I'm trying to create a graph and corresponding alert for lag for my Kafka consumer using AWS-CDK, but I can't seem to get it to generate a valid configuration.
The metric I'm reporting is a Count
with two dimensions: topic
and partition
. Now I would like to create a graph with one line for each partition, as well as one line for the sum of those values. Essentially, I'm trying to replicate this graph in CDK:
// To create one metric per partition, I'm using a MathExpression with a SEARCH
// since I won't necessarily know how many partitions there are.
const lagPerPartition = new MathExpression({
expression: "SEARCH(' {kafkajs-canary-app/Consumer, topic, partition} MetricName=OffsetLag topic=test-topic', 'Average', 300)",
// This feels suspicious to me. `usingMetrics` is required, but I don't have any use
// for a metric in my expression, and adding a metric I don't use doesn't seem to change anything
usingMetrics: {}
});
// Now to sum those values
const totalLag = new MathExpression({
expression: 'SUM(lagPerPartition)',
usingMetrics: {
lagPerPartition
},
label: "Total lag"
});
// Now to create alarms
const lagPerPartitionAlarm = lagPerPartition.createAlarm(this, 'ConsumerOffsetLagPerPartition', {
alarmName: 'Offset Lag per Partition',
alarmDescription: 'Consumer has high lag on one or more partitions',
threshold: 100,
evaluationPeriods: 1,
treatMissingData: TreatMissingData.NOT_BREACHING,
});
const totalLagAlarm = totalLag.createAlarm(this, 'ConsumerOffsetLagTotal', {
alarmName: 'Total Offset Lag',
alarmDescription: 'Consumer has high lag across all partitions',
threshold: 200,
evaluationPeriods: 1,
treatMissingData: TreatMissingData.NOT_BREACHING,
});
// Finally we add it to our dashboard
const dashboard = new Dashboard(this, 'Dashboard', { dashboardName: 'Health' })

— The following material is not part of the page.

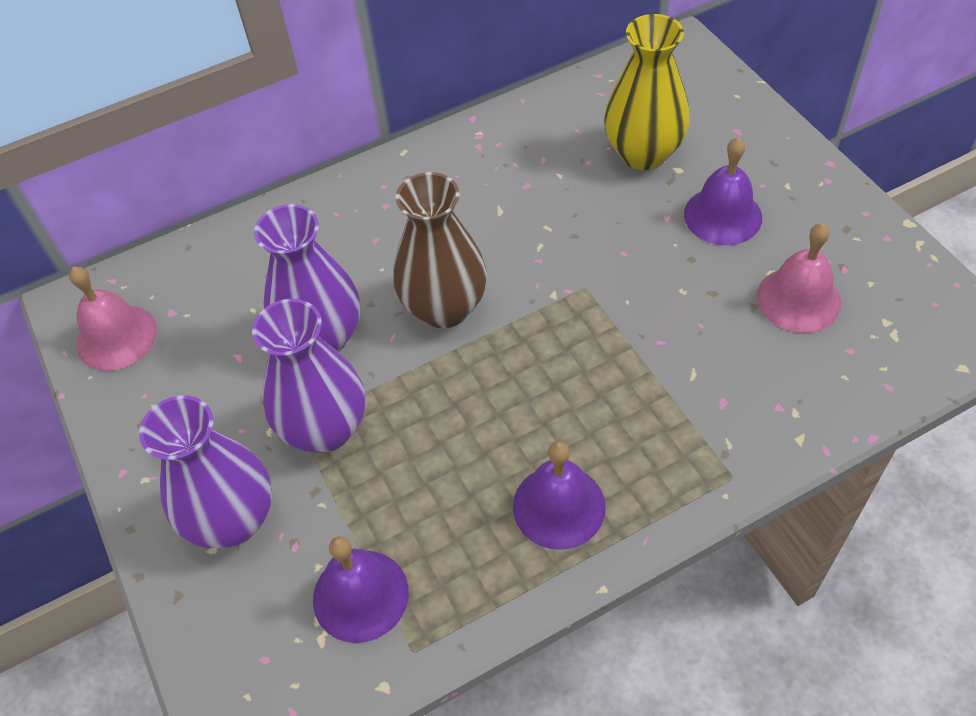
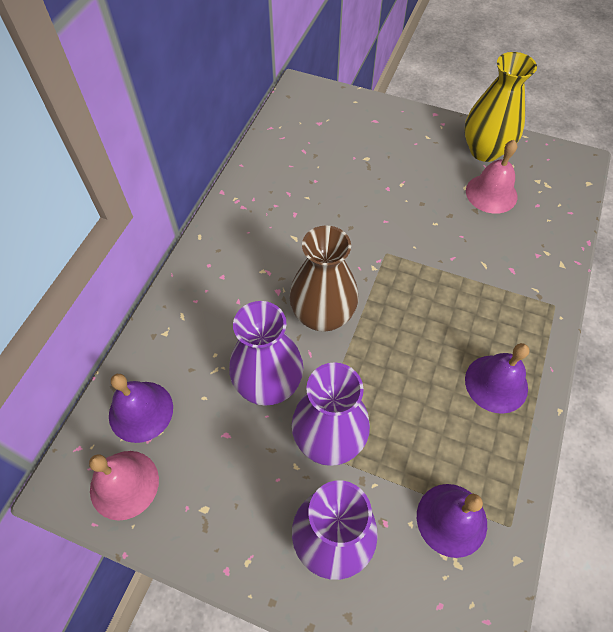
camera: 45 degrees left, 5 degrees up
yellow vase [604,14,690,170] -> yellow vase moved to [464,52,537,162]
purple bell [684,137,762,245] -> purple bell moved to [109,374,173,443]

dashboard.addWidgets(new GraphWidget({
title:'Consumer lag',
left: [lagPerPartition, totalLag],
stacked: false,
width: 8,
leftAnnotations: [
lagPerPartitionAlarm.toAnnotation(),
totalLagAlarm.toAnnotation()
]
}));
Trying to execute this stack just results in an error from CloudFormation that points to there being an issue with one of the expressions, but not what the problem is and why I can create what I would think would be the same thing via the UI:
Alarm contains invalid expressions. (Service: AmazonCloudWatch; Status Code: 400; Error Code: ValidationError; Request ID: 487e9db7-0035-4fca-90ac-8d0227c589ea; Proxy: null)